Ear training, or learning to recognize different sounds and sound issues, is important for sound engineers and podcasters who want their productions to sound professional. Learning to distinguish between different sounds can help you improve your podcast and prevent sound problems in the future.
Ear training can help you pinpoint exactly why your podcast does not sound like some of the highest quality podcasts If you need help with ear training and understanding common audio problems and solutions, here are some resources that can get you started:
Ear Training Guides
Want your podcast to sound more like NPR? Check out the ear training guide they provide on their website. This guide is a free resource for learning to identify the recording, editing, and mixing problems you might face with your podcast.
This guide will teach you how to identify and correct distortion, plosives, hissing, sibilance, and other audio issues. If you don't know what any of those words mean, don't worry! You can listen to examples of different issues and even take quizzes to check your progress. NPR also has a collection of articles with information spanning from field recording checklists to information about which mics to use to help you capture the best audio.

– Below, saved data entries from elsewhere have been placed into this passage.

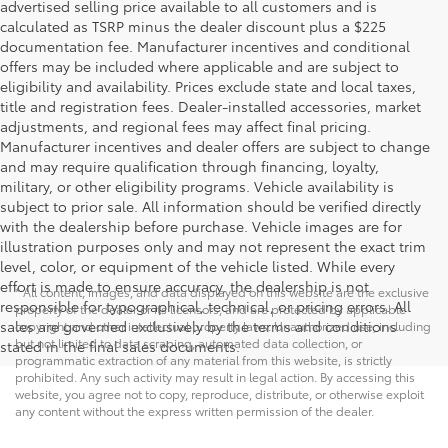
advertised selling price available to all customers and is
calculated as TSRP minus the dealer discount plus a $225
documentation fee. Manufacturer incentives and conditional
offers may be included where applicable and are subject to
eligibility and availability. Prices exclude state and local taxes,
title and registration fees. Dealer-installed accessories, market
adjustments, and regional fees may affect final pricing.
Manufacturer incentives and dealer offers are subject to change
and may require qualification through financing, loyalty,
military, or other eligibility programs. Vehicle availability is
subject to prior sale. All information should be verified directly
with the dealership before purchase. Vehicle images are for
illustration purposes only and may not represent the exact trim
level, color, or equipment of the vehicle listed. While every
effort is made to ensure accuracy, the dealership is not
* All content, images, and data displayed on this website are the exclusive
responsible for typographical, technical, or pricing errors. All
property of the dealer or its licensors, and are protected by applicable
sales are governed exclusively by the terms and conditions
copyright and other intellectual property laws. Unauthorized use, including
but not limited to data scraping, automated data collection, or
stated in the final sales documents.
programmatic extraction of any material from this website, is strictly
prohibited. Any such activity may result in legal action. By accessing this
website, you agree not to copy, reproduce, distribute, or otherwise exploit
any content without the express written permission of the dealer.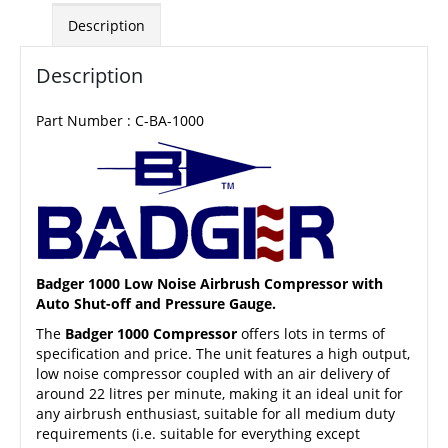
Description
Description
Part Number : C-BA-1000
Badger 1000 Low Noise Airbrush Compressor with
Auto Shut-off and Pressure Gauge.
The
Badger 1000 Compressor
offers lots in terms of
specification and price. The unit features a high output,
low noise compressor coupled with an air delivery of
around 22 litres per minute, making it an ideal unit for
any airbrush enthusiast, suitable for all medium duty
requirements (i.e. suitable for everything except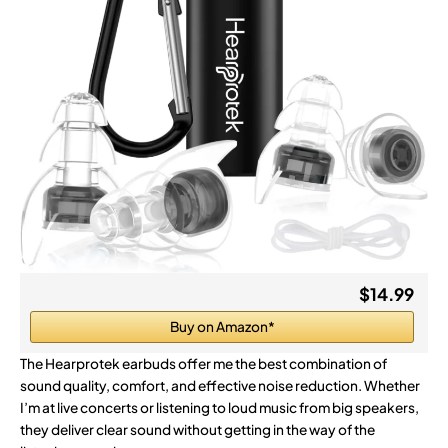
$14.99
Buy on Amazon*
The Hearprotek earbuds offer me the best combination of
sound quality, comfort, and effective noise reduction. Whether
I’m at live concerts or listening to loud music from big speakers,
they deliver clear sound without getting in the way of the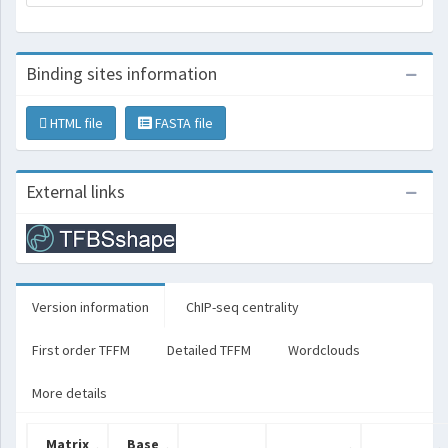
Binding sites information
HTML file
FASTA file
External links
Version information
ChIP-seq centrality
First order TFFM
Detailed TFFM
Wordclouds
More details
Matrix
Base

If you want to take your podcast’s sound quality to the next level, reading ear training guides are a great way to help you improve.
Apps are another resource that can help you with ear training. They provide interactive practice on-the-go, so that you can develop your ear anytime and anywhere.
Articula Ear Training App will teach you how to recognize subtle changes in sound. It has listening exercises and even allows you to input your own sounds (like old episodes!) for practice. The app’s website has additional practice activities that you can use as well.
While geared more toward musicians, hearEQ is another app that will provide invaluable ear training and practice for sound engineers and creators alike. Upload your own media and practice identifying frequencies, audio editing, and mixing sound.
If you are trying to improve the sound quality of your podcast, listening to other podcasts can help. Just like prospective novelists are encouraged to read things in their genre, you should be listening to podcasts that you admire and that are similar to yours! Not only will you start to familiarize yourself with what a well-produced podcast sounds like, but you can also pick up tips that you can use to develop your ear and make your podcast sound better.
Audio Engineer’s Podcast by Streaky provides a wealth of information about sound engineering. There are episodes dedicated to different topics like feedback, filters, and mastering. You can use this information to make your podcast even better.